A significant increase (P<0.05) in adrenal cortical adenomas was observed in male hamsters exposed to SR and IR chrysotile asbestos and in females treated with IR chrysotile asbestos when compared to the pooled control groups (males: pooled controls, 25/466, 5%; SR chrysotile, 26/299, 11%; IR chrysotile, 24/244, 10%; females: pooled controls, 15/468, 3%; IR chrysotile, 18/234, 8%). However, statistical significance was lost when these dosed groups were compared with concurrent control groups (males: SR control, 7/115, 6%; IR control, 7/115, 6%; females: SR control, 4/112, 4%; IR control, 6/118, 5%).

The results of the combination study (IR chrysotile plus DMH) did not yield a significant increase in tumors above the background level observed in the DMH group alone or in the untreated control group. The DMH failed to yield a background level of intestinal tumors high enough to provide a valid test of the cocarcinogenic potential of chrysotile asbestos. For this reason, the cocarcinogenic potential of orally administered asbestos should be considered untested.

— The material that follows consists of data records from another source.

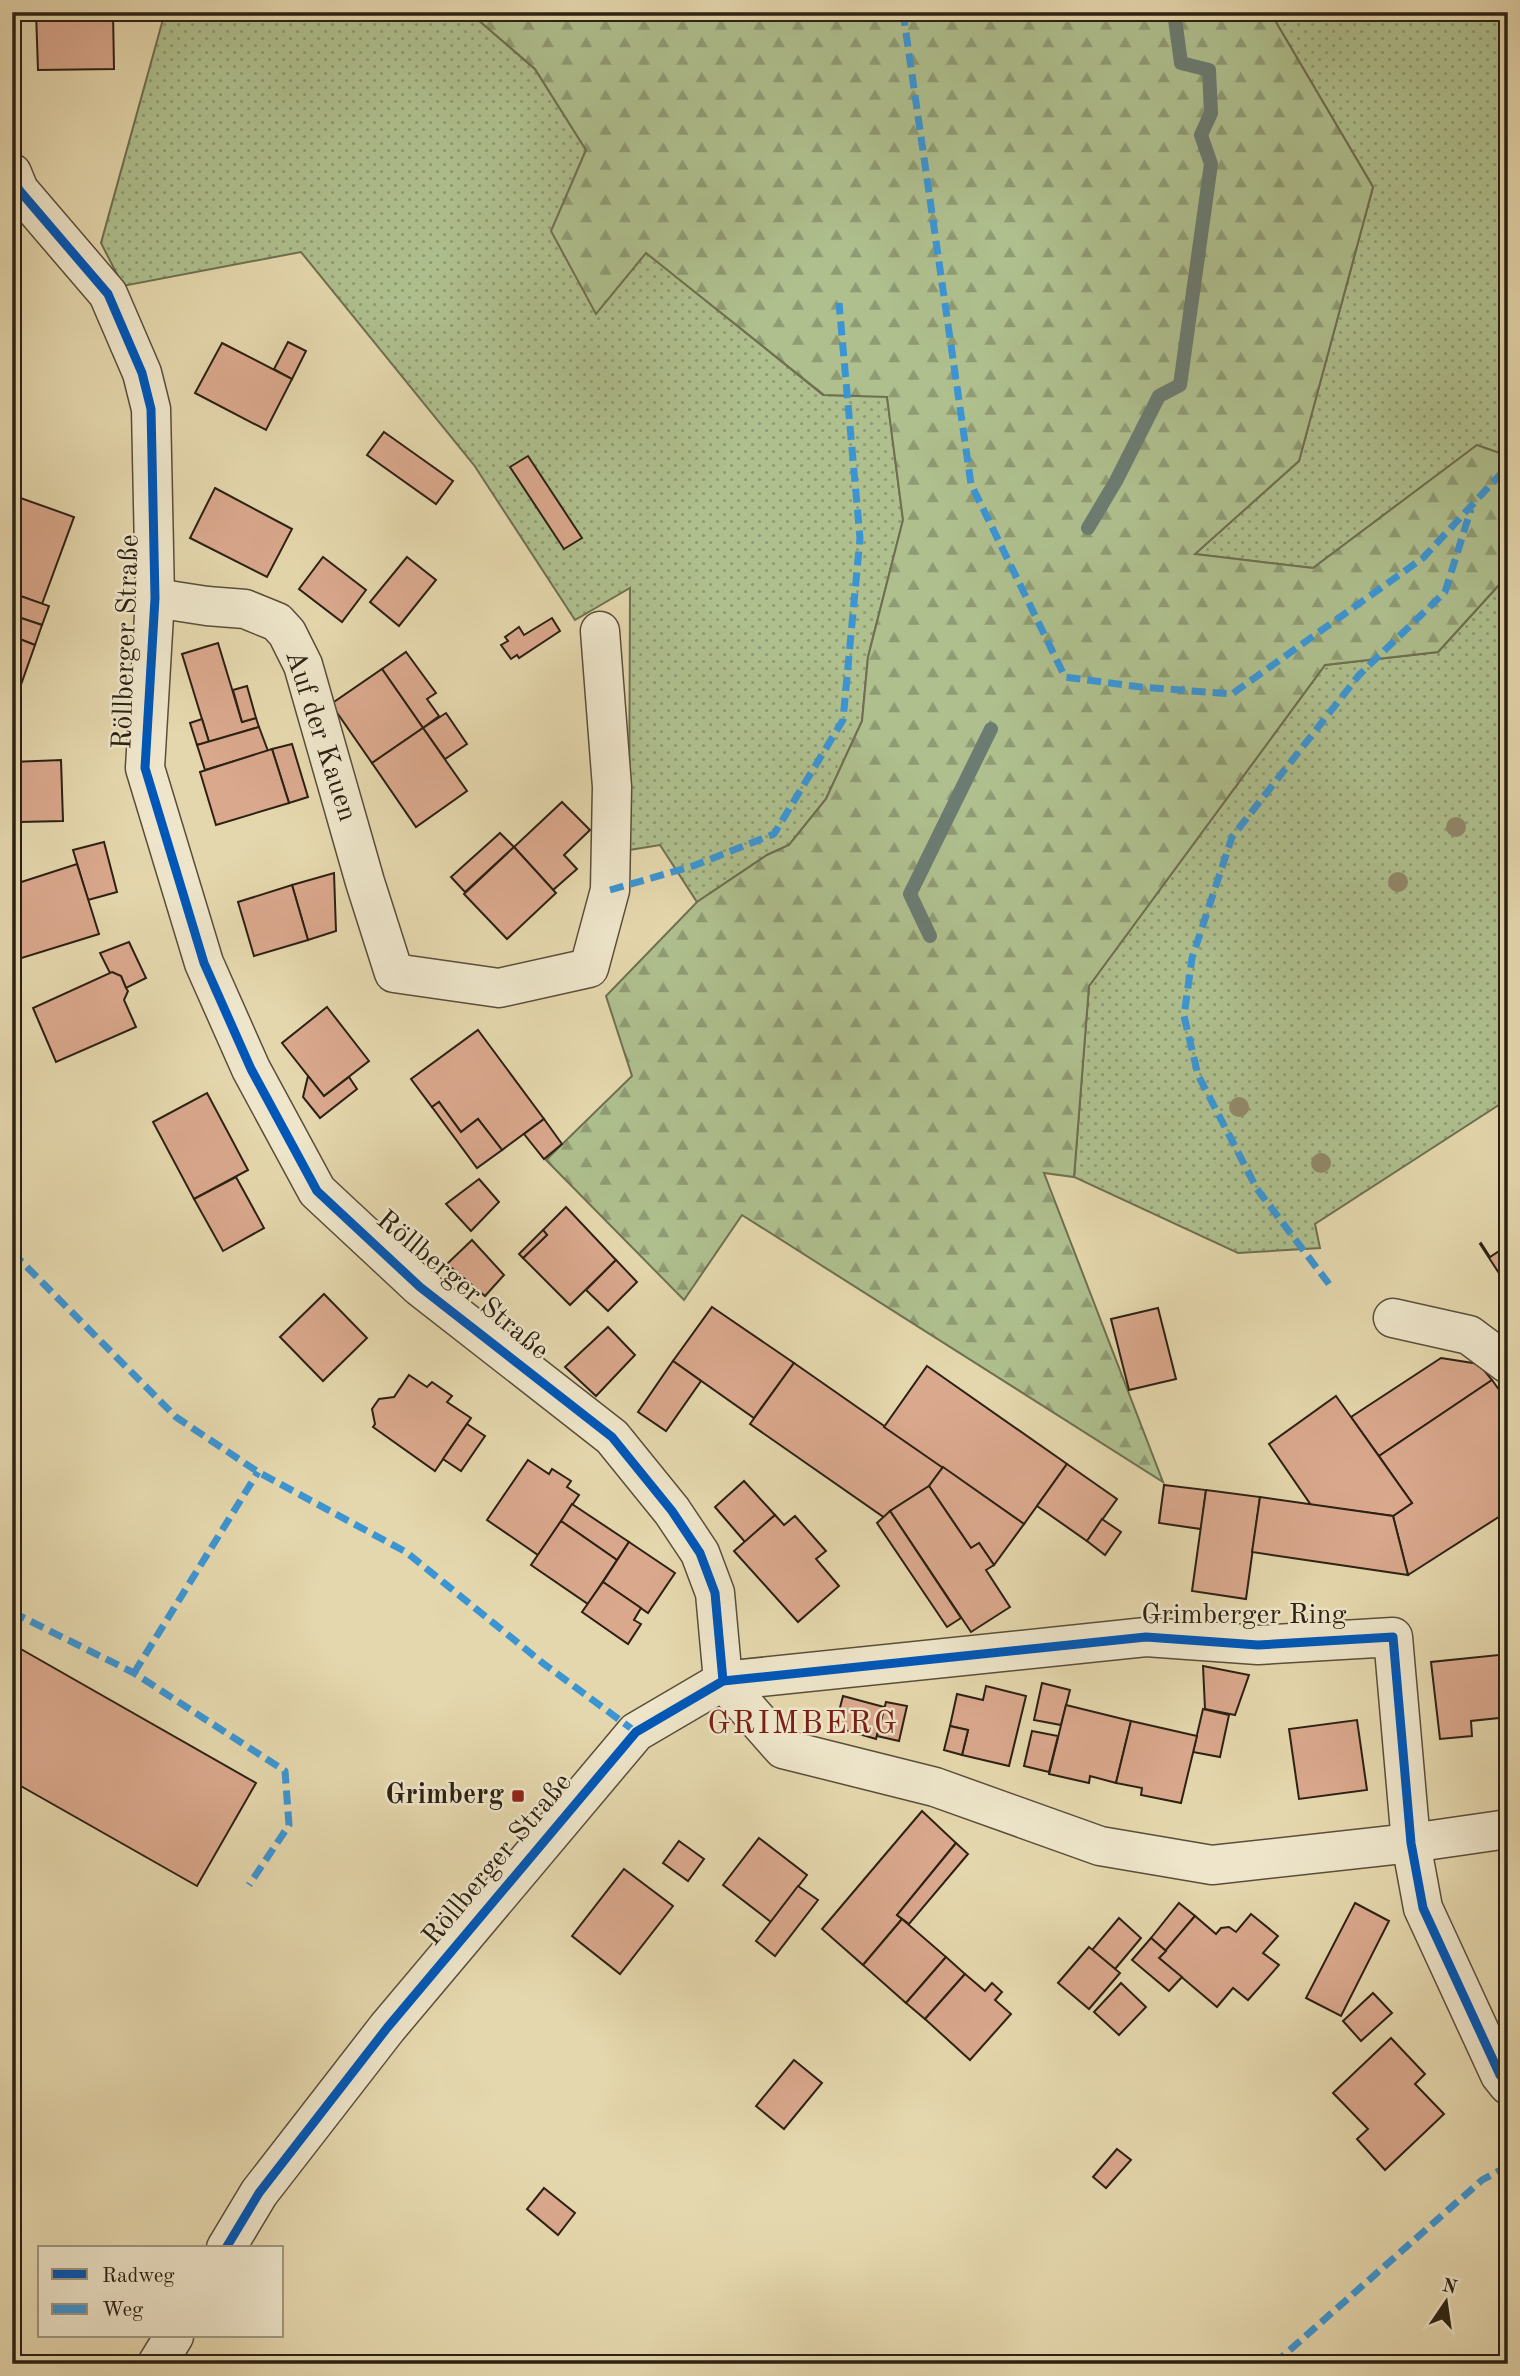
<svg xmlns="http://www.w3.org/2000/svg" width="1520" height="2376" viewBox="0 0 1520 2376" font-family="'Old Standard TT',serif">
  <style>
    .grass { fill: url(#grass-dots); stroke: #6e7050; stroke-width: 2 }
    .forest { fill: url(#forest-firs); stroke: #6e7050; stroke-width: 2 }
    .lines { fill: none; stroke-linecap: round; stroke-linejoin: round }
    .stream { stroke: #6c7c72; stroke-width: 14 }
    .building { fill: #daa88d; stroke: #2c2113; stroke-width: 2 }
    .minor-casing { stroke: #5a4e3a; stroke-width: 41 }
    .minor { stroke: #eee5ca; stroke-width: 38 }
    .quiet { stroke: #3c95d3; stroke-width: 7; stroke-dasharray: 14 7; stroke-linecap: butt }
    .cycleway-casing { stroke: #eee5ca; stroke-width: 13 }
    .cycleway { stroke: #0057b8; stroke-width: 9 }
    .tree { fill: #918869 }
    .poi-dot { fill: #8f2418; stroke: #eee5ca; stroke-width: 2.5 }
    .labels { text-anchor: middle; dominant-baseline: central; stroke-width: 5; stroke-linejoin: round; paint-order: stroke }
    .street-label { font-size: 28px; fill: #2c2113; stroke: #eee5ca }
    .poi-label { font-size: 28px; font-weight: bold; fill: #2c2113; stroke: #eee5ca; text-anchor: end }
    .quarter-label { font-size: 32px; letter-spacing: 2px; fill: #7a1f14; stroke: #eee5ca }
  </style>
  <defs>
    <pattern id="grass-dots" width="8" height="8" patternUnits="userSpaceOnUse" patternTransform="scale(1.75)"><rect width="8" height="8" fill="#afbf8e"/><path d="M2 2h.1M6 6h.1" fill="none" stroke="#8f9b73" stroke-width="1.8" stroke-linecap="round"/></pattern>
    <pattern id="forest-firs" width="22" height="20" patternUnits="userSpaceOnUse" patternTransform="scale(1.75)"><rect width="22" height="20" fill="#afbf8e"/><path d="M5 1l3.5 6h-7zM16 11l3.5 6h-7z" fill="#8f9b73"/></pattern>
  </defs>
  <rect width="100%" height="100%" fill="#e5d7ad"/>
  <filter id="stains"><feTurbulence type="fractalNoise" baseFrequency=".00286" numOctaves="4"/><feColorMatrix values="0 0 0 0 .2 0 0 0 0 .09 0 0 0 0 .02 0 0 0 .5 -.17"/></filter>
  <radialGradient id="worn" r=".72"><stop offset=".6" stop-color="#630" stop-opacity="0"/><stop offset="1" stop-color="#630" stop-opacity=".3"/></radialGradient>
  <!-- grass -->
  <g class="grass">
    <path d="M165,12H469L535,69L586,150L552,231L596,313L646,252L823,395L887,396L903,520L868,657L862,721L826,799L789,845L767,855L697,902L660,845L629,850L630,588L575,620L474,465L301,252L123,286L101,243Z"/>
    <path d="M1270,12H1508V456L1477,445L1313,568L1195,554L1299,461L1373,187Z"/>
    <path d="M1508,575V1099L1315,1224L1320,1248L1238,1253L1074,1177L1089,986L1325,665L1438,652Z"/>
  </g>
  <!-- forest -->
  <path class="forest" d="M469,12H1270L1373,187L1299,461L1195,554L1313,568L1477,445L1508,456V575L1438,652L1325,665L1089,986L1074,1177L1044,1173L1163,1482L742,1215L684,1300L546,1160L632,1076L606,996L697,902L767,855L789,845L826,799L862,721L868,657L903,520L887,397L824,395L646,253L596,314L551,231L586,150L535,69Z"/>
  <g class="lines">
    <!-- stream -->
    <g class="stream">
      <path d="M1088,528L1116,481L1159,396L1180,385L1211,164L1201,135L1211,113L1209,70L1181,63L1174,12"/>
      <path d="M930,936L910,894L991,729"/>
    </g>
  </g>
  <!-- building -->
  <g class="building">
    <path d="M36,12H113L114,69L38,70Z"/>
    <path d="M288,342L306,351L292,379L274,369Z"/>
    <path d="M222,343L292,379L266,430L195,393Z"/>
    <path d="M384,432L453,481L436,504L367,455Z"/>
    <path d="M528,456L582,538L564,549L510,467Z"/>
    <path d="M215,488L292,529L267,577L190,538Z"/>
    <path d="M12,495L74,517L42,604L12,593V573L18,558L12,556Z"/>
    <path d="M323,557L366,590L342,622L299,589Z"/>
    <path d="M407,557L436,580L399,626L370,602Z"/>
    <path d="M12,593L49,606L42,625L12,615Z"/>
    <path d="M12,615L42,625L35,645L12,636Z"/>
    <path d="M552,618L560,631L519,658L517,655L511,659L501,645L508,641L505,637L519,627L524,635Z"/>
    <path d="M12,636L35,645L17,696L12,694Z"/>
    <path d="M218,643L242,722L256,718L259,727L209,742L182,654Z"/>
    <path d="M406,652L436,693L427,699L439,716L423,728L382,669Z"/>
    <path d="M382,669L423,728L372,763L331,704Z"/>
    <path d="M247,686L256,718L242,722L233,690Z"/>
    <path d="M446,713L467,744L445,759L423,728Z"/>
    <path d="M202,719L209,742L197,745L190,723Z"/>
    <path d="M259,727L268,751L205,770L197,745Z"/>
    <path d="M423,728L467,791L416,827L372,763Z"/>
    <path d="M292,744L308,797L289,803L272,749Z"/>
    <path d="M272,749L289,803L216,825L200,772Z"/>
    <path d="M61,760L63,821L20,822L19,808L12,809V762Z"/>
    <path d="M562,802L590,830L564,855L577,869L553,890L514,847Z"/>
    <path d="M500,833L514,847L465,892L451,877Z"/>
    <path d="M104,842L117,892L88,900L73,850Z"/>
    <path d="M514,847L556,893L507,939L464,894Z"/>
    <path d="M77,864L99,934L12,961V885Z"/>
    <path d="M334,873L336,931L308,940L292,885Z"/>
    <path d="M292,885L308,940L254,956L238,902Z"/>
    <path d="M129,942L146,978L126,988L121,976L110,973L100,953Z"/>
    <path d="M112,972L121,976L126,988L128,991L124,1000L136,1027L56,1062L33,1008Z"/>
    <path d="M327,1007L369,1061L324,1096L282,1043Z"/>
    <path d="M478,1030L544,1119L502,1150L478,1119L461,1132L439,1102L432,1107L411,1079Z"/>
    <path d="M308,1076L324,1096L349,1077L357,1089L320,1118L303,1097Z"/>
    <path d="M207,1093L248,1170L194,1199L153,1122Z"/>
    <path d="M439,1102L461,1132L478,1119L502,1150L477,1168L432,1107Z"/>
    <path d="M544,1119L562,1144L544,1159L524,1134Z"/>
    <path d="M236,1177L264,1228L223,1251L194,1199Z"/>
    <path d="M479,1179L499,1202L471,1231L446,1204Z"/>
    <path d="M566,1207L616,1260L570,1305L523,1258L547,1235L543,1230Z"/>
    <path d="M543,1230L547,1235L523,1258L519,1254Z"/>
    <path d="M472,1240L504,1275L485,1296L447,1264Z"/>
    <path d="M1481,1243L1490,1257L1508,1245V1287L1480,1244Z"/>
    <path d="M616,1260L637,1282L608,1311L586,1290Z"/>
    <path d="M324,1294L367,1338L323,1381L280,1337Z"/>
    <path d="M712,1307L794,1363L754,1418L673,1361Z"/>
    <path d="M1158,1308L1176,1379L1129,1390L1111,1319Z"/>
    <path d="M608,1327L635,1355L596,1396L565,1367Z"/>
    <path d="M1441,1358L1479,1364L1492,1380L1379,1456L1351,1417Z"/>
    <path d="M673,1361L701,1381L666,1431L638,1412Z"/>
    <path d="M794,1363L943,1467L929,1486L890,1511L885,1518L750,1424Z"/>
    <path d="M927,1366L1067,1464L1024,1524L884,1427Z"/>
    <path d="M409,1375L427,1387L432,1382L452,1396L447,1402L471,1418L435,1471L373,1427L375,1424L372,1409L379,1399L394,1397Z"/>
    <path d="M1492,1380L1508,1402V1511L1408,1575L1393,1516L1412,1503L1379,1456Z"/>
    <path d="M1336,1396L1412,1503L1393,1516L1311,1505L1269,1444Z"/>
    <path d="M467,1424L485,1436L461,1471L443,1459Z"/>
    <path d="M528,1460L549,1474L552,1469L571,1481L567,1487L579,1495L538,1555L487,1520Z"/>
    <path d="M1067,1464L1117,1499L1087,1541L1037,1506Z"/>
    <path d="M943,1467L1024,1524L994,1565L979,1543L971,1548L929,1486Z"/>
    <path d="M744,1481L775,1515L745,1542L715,1507Z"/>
    <path d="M1164,1485L1206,1490L1201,1529L1159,1523Z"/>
    <path d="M929,1486L971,1548L979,1543L994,1565L986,1570L1010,1607L971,1632L890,1511Z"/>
    <path d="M1206,1490L1260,1497L1246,1599L1192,1591Z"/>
    <path d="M1260,1497L1393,1516L1408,1575L1252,1552Z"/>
    <path d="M572,1504L629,1542L617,1560L561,1521Z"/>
    <path d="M890,1511L961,1618L947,1627L877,1523Z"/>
    <path d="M775,1515L784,1525L795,1516L826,1551L816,1559L839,1586L798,1622L734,1551Z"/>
    <path d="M1102,1519L1121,1532L1105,1555L1087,1541Z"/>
    <path d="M561,1521L617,1560L588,1604L531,1565Z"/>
    <path d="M629,1542L675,1573L648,1613L603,1582Z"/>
    <path d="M603,1582L641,1608L634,1620L641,1624L628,1644L582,1612Z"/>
    <path d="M12,1644L256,1783L197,1886L12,1781Z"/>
    <path d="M1508,1654V1717L1471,1721L1472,1736L1440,1739L1431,1662Z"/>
    <path d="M1203,1666L1249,1675L1235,1715L1205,1709Z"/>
    <path d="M1042,1683L1070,1690L1061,1725L1034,1720Z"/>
    <path d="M986,1686L1026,1696L1009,1766L962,1755L968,1730L950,1726L957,1694L983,1700Z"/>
    <path d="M843,1696L884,1707L876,1739L835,1727Z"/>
    <path d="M886,1702L907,1706L899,1741L877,1736Z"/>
    <path d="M1066,1705L1131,1721L1116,1783L1090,1776L1089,1783L1049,1774Z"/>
    <path d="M1203,1709L1229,1715L1220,1757L1193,1752Z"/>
    <path d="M1357,1720L1367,1790L1299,1799L1289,1729Z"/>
    <path d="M1131,1721L1197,1736L1181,1803L1141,1795L1142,1788L1116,1783Z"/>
    <path d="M950,1726L968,1730L962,1755L944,1750Z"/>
    <path d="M1032,1731L1058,1736L1049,1772L1024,1766Z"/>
    <path d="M922,1811L956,1843L897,1915L902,1919L863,1965L822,1929Z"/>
    <path d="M759,1838L807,1875L771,1922L723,1885Z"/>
    <path d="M679,1841L704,1859L688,1881L663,1863Z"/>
    <path d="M956,1843L968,1854L909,1924L897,1915Z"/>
    <path d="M624,1869L673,1906L620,1974L572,1936Z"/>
    <path d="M798,1886L818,1900L775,1956L756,1941Z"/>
    <path d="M1179,1903L1195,1916L1166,1951L1151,1938Z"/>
    <path d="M1355,1903L1389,1921L1341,2016L1306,1998Z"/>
    <path d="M1251,1914L1278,1936L1263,1953L1279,1965L1248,2000L1233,1988L1217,2007L1159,1958L1195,1916L1216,1934L1221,1928L1229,1927L1236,1932Z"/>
    <path d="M1119,1918L1141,1938L1115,1969L1092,1950Z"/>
    <path d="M902,1919L946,1957L906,2003L863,1965Z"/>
    <path d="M1151,1938L1166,1951L1159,1958L1182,1977L1169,1991L1132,1960Z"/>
    <path d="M1089,1947L1120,1973L1089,2009L1058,1983Z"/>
    <path d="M946,1957L965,1974L925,2019L906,2003Z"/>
    <path d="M965,1974L985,1991L992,1983L1002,1992L995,2000L1011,2014L970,2060L925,2019Z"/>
    <path d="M1121,1983L1146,2007L1119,2035L1094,2012Z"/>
    <path d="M1373,1993L1392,2013L1361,2041L1343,2021Z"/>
    <path d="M1391,2038L1425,2074L1415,2084L1444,2114L1385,2170L1357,2139L1368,2129L1333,2093Z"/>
    <path d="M794,2060L822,2083L784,2129L756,2106Z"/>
    <path d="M1117,2149L1131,2160L1106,2188L1093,2177Z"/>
    <path d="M544,2188L575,2213L558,2235L527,2209Z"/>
  </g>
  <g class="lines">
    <defs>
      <g id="minor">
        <path d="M12,173L19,190L108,294L142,373L151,409L155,598L145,768L204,963L251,1069L317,1191L420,1287L612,1437L672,1511L700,1553L715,1593L723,1681"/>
        <path d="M155,598L207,606L245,609L277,622L287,633L303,665L365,882L394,973L499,988L589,968L610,890L612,787L600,631"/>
        <path d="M1393,1318L1469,1335L1508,1364"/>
        <path d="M723,1681L783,1749L935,1787L1100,1846L1212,1865L1411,1843L1508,1829"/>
        <path d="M226,2248L259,2193L387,2028L636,1732L723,1681L1146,1637L1258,1645L1393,1637L1411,1843L1423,1908L1500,2075L1508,2085"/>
        <path d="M157,2364L174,2336"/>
      </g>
    </defs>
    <!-- minor casing -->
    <use href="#minor" class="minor-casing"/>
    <!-- minor -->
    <use href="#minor" class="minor"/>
    <!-- quiet -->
    <g class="quiet">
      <path d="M903,12L971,484L1065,677L1141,687L1232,694L1423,558L1508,466"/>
      <path d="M610,890L693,866L774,834L843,720L860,538L839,303"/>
      <path d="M12,1252L176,1417L258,1472L406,1552L544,1664L636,1732"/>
      <path d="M1329,1284L1257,1189L1198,1075L1184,1016L1192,958L1232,837L1359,675L1445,592L1471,509"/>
      <path d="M12,1612L134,1673L285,1771L289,1825L249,1885"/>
      <path d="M134,1673L258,1472"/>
      <path d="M1274,2364L1482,2180L1508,2166"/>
    </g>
    <defs>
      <g id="cycleway">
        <path d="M12,173L19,190L108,294L142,373L151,409L155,598L145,768L204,963L251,1069L317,1191L420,1287L612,1437L672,1511L700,1553L715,1593L723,1681"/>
        <path d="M226,2248L259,2193L387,2028L636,1732L723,1681L1146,1637L1258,1645L1393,1637L1411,1843L1423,1908L1500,2075L1508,2085"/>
      </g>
    </defs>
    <!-- cycleway casing -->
    <use href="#cycleway" class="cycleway-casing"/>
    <!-- cycleway -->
    <use href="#cycleway" class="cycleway"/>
  </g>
  <!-- trees -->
  <g class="tree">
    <circle cx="1456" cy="827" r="10"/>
    <circle cx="1398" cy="882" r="10"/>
    <circle cx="1239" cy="1107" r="10"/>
    <circle cx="1321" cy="1163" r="10"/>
  </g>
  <!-- markers -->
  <rect class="poi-dot" x="511" y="1789" width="14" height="14" rx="3.5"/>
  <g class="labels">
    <!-- street labels -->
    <g class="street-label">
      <text transform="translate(127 642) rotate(-88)">Röllberger Straße</text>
      <text transform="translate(320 736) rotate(72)">Auf der Kauen</text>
      <text transform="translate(462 1286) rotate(40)">Röllberger Straße</text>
      <text x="1244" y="1616">Grimberger Ring</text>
      <text transform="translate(498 1860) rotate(-50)">Röllberger Straße</text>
    </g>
    <!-- poi labels -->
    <g class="poi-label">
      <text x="504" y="1796">Grimberg</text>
    </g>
    <!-- quarter labels -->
    <g class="quarter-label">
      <text x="803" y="1725">GRIMBERG</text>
    </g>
  </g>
  <!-- margin -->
  <rect width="1520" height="2376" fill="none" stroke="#e5d7ad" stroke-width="42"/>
  <rect x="14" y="14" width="1492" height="2348" fill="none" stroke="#2c2113" stroke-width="3.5"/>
  <rect x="21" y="21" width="1478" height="2334" fill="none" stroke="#2c2113" stroke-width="2"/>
  <!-- legend -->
  <rect x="38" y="2246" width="245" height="91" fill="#eee5ca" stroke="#a09781" stroke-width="2"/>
  <rect x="52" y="2269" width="35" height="10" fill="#0057b8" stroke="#a09781" stroke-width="2"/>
  <text x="102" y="2282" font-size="21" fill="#2c2113">Radweg</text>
  <rect x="52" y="2304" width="35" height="10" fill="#3c95d3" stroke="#a09781" stroke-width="2"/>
  <text x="102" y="2316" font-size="21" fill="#2c2113">Weg</text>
  <!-- north arrow -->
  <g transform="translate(1446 2302) rotate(13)" stroke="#eee5ca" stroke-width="5" paint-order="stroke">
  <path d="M0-5L12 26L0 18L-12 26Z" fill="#2c2113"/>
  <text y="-10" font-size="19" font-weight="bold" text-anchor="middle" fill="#2c2113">N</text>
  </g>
  <rect width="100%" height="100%" filter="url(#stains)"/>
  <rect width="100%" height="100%" fill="url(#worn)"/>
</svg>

Under the conditions of these studies, neither short range chrysotile nor intermediate range chrysotile asbestos was carcinogenic when ingested at 1% levels in the diet by male and female Syrian golden hamsters. While there were increases in the rates of adrenal cortical adenomas in male and female hamsters exposed to intermediate range chrysotile asbestos compared to the pooled groups, these incidence rates were not different when compared with the concurrent control groups. Additionally, the biologic importance of adrenal tumors in the absence of target organ (gastrointestinal tract) neoplasia is questionable. The cocarcinogenesis studies using IR chrysotile asbestos and 1,2-dimethylhydrazine dihydrochloride were considered inadequate because there was no increase in intestinal neoplasia in the DMH group.